I ricercatori di IBM hanno annunciato un importante passo avanti nella tecnologia dei nanotubi di carbonio, che potrebbe accelerare lo sviluppo di chip più piccoli e più potenti.

Il team ha trovato un modo per collegare nanotubi di carbonio con transistor al silicio in modo tale che la dimensione della connessione non incida negativamente sulle proprietà elettriche.

Ridurre le dimensioni dei transistor e dei circuiti associati è di vitale importanza per rendere sempre più potente la tecnologia chip e seguire la Legge di Moore, ma la tecnologia convenzionale si sta avvicinando velocemente ai suoi limiti.

All'interno di un laboratorio IBM. Le soluzioni nei barattoli di vetro contengono nanotubi di carbonio

All’interno di un laboratorio IBM. Le soluzioni nei barattoli di vetro contengono nanotubi di carbonio

All’inizio di quest’anno, un consorzio internazionale guidato da IBM ha rivelato lo sviluppo di un chip con transistor più piccoli di 7 nanometri, ovvero circa 10.000 volte più sottili di un capello umano.

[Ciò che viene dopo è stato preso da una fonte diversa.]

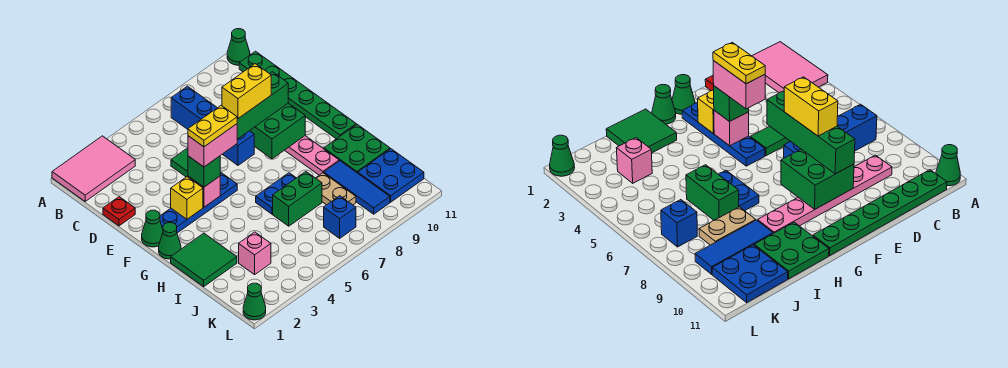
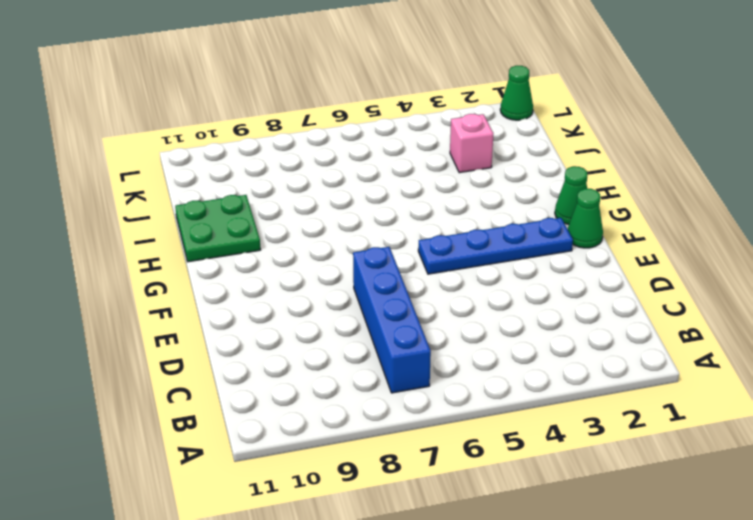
none -> pink 2x3 tile [52,136,135,201]
none -> green 1x1 cone [227,29,250,65]
none -> green 1x6 plate [239,51,356,139]

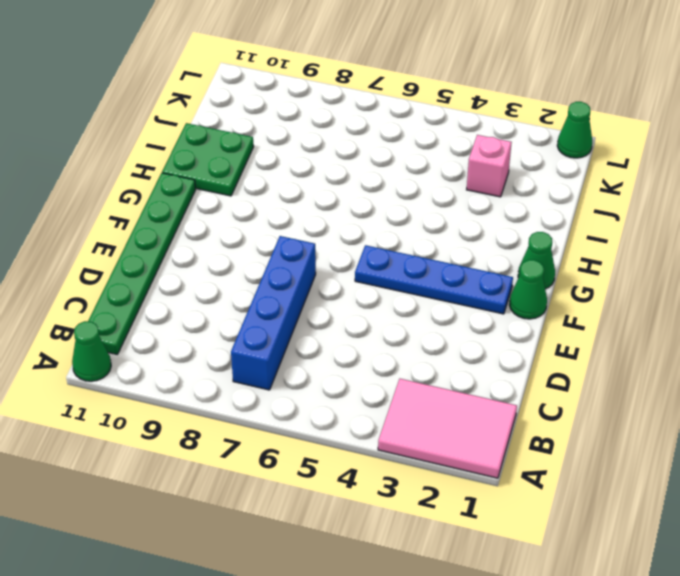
none -> pink 1x6 plate [285,136,339,175]
none -> red 1x1 plate [103,197,135,226]
none -> green 1x2 tile [171,148,188,177]

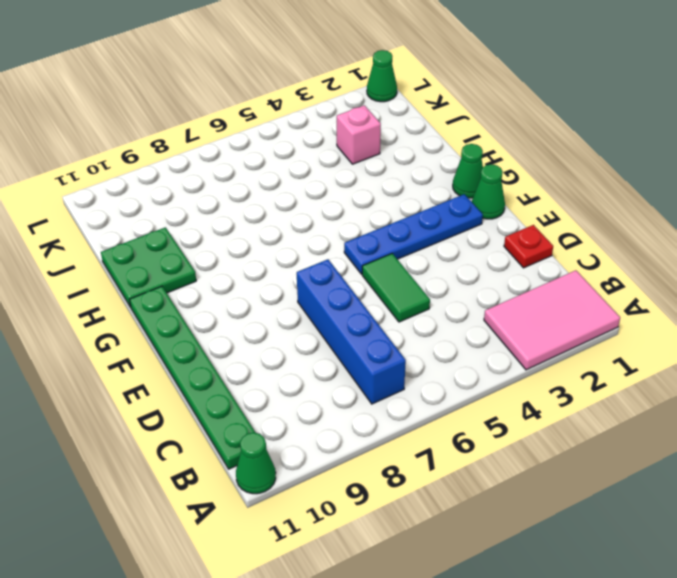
none -> pink 1x6 plate [285,136,339,175]
none -> green 2x2 tile [171,233,237,287]
none -> blue 1x2 plate [256,173,296,214]

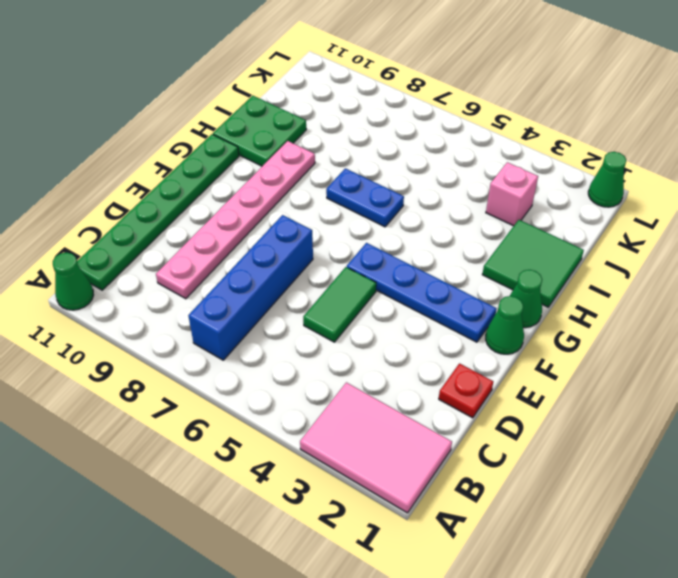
none -> green 1x2 brick [273,172,322,226]
none -> tan 1x2 plate [316,173,356,205]
none -> blue 1x3 tile [324,161,390,214]

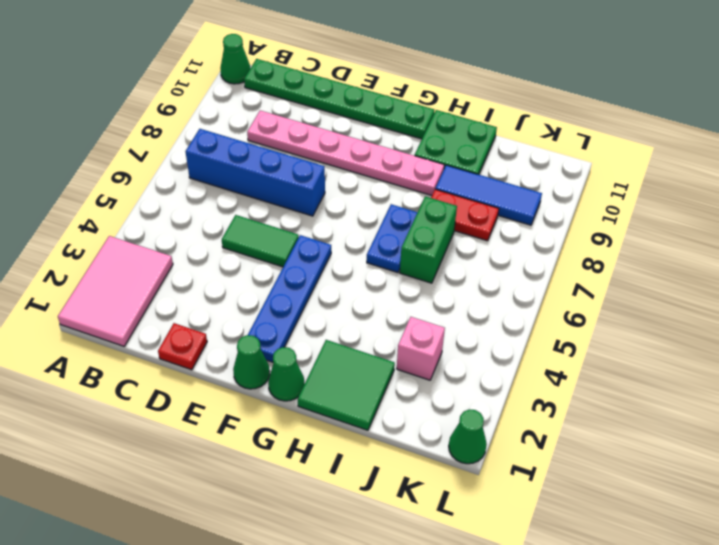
red 1x2 plate [431,189,499,241] -> tan 1x2 plate [316,173,356,205]
none -> blue 2x2 plate [358,149,424,202]
none -> blue 1x1 brick [324,196,356,238]
none -> green 2x2 brick [250,103,305,159]

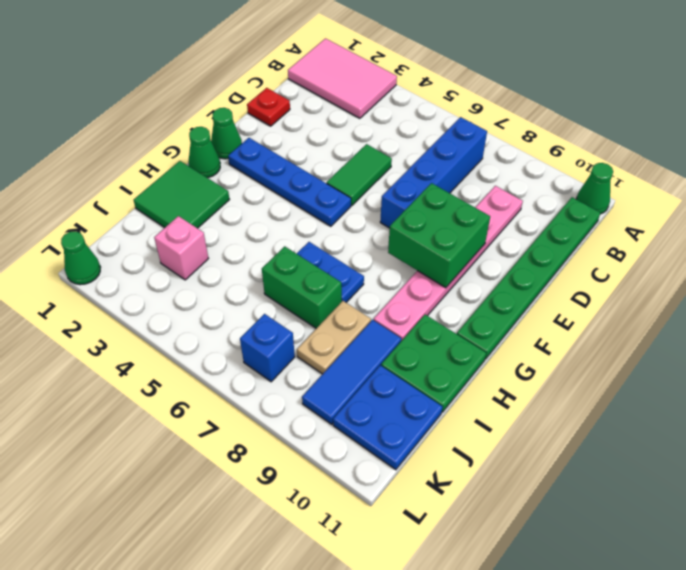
none -> yellow 1x1 brick [171,177,203,219]
none -> pink 1x1 brick [188,176,220,207]
none -> green 1x4 brick [237,72,288,139]

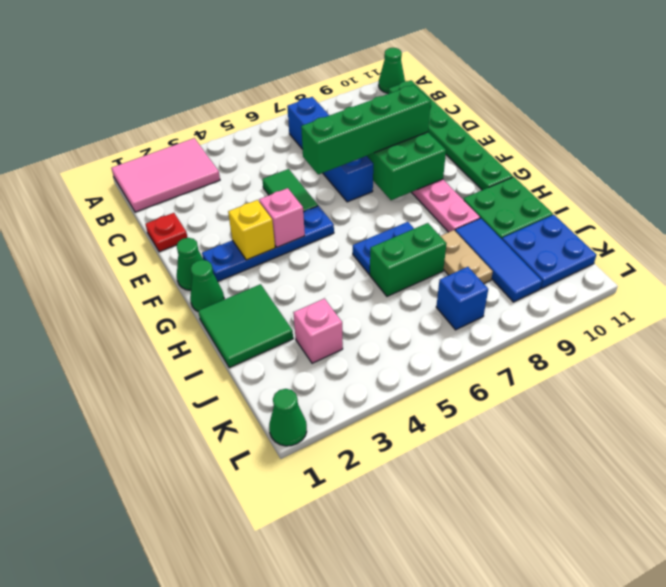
none -> green 1x1 brick [188,156,220,187]
none -> yellow 1x2 brick [222,64,271,118]
none -> pink 1x2 brick [188,124,237,167]

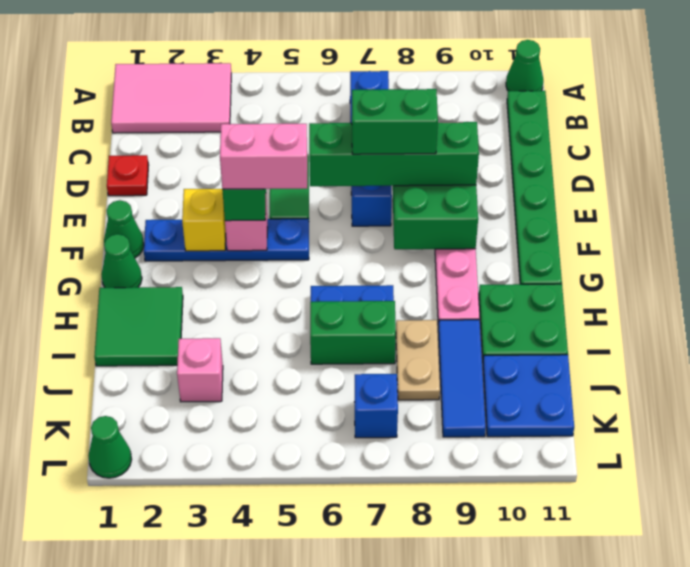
green 1x2 brick [352,89,438,154] -> yellow 1x2 brick [222,64,271,118]
none -> yellow 1x2 plate [188,106,237,147]

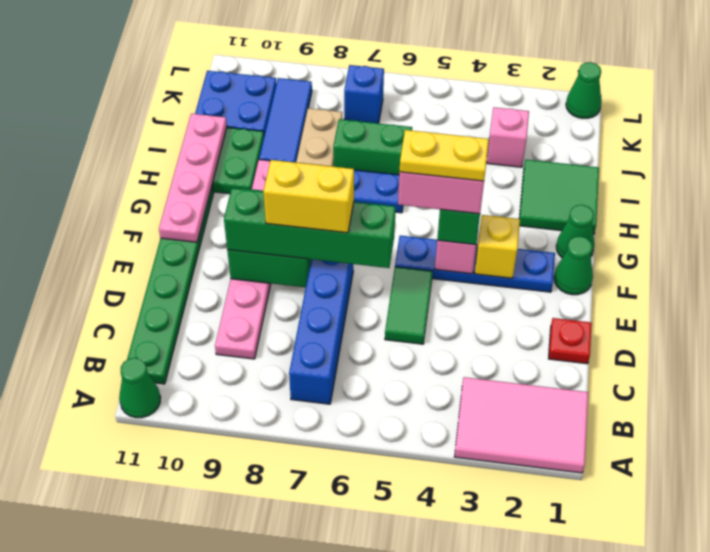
pink 1x4 plate [159,114,227,242] -> none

I transistor hanno offerto ottime performance ad alta velocità – esattamente ciò che è necessario per gli smartphone i supercomputer più potenti – e i nanotubi di carbonio si sono comportati come ottimi, minuscoli conduttori. Ma c’è stato un problema.

Poiché la dimensione del contatto tra chip e nanotubi di carbonio diventa più piccola, aumenta la resistenza, e una maggiore resistenza significa utilizzo di maggiore energia – il contrario di ciò che è richiesto.

Ed è qui che entra in gioco l’ultima innovazione di IBM. L’azienda ha trovato un modo per connettere transistor e nanotubi in modo che la resistenza non vari con la dimensione della connessione.

Ma IBM ha ancora lavoro da fare. La nuova tecnica fornisce una resistenza uniforme di circa 30 kiloohm per tutte le dimensioni del connettore, e l’obiettivo è ridurla ulteriormente a circa 18 kiloohm.

Lo scorso anno, IBM ha dichiarato che avrebbe investito 3 miliardi di dollari in ricerca e sviluppo nella tecnologia avanzata del circuito integrato a 7 nanometri. Questo ambito include i nanotubi di carbonio, così come l’informatica quantistica, i transistor a basso consumo e la fotonica del silicio.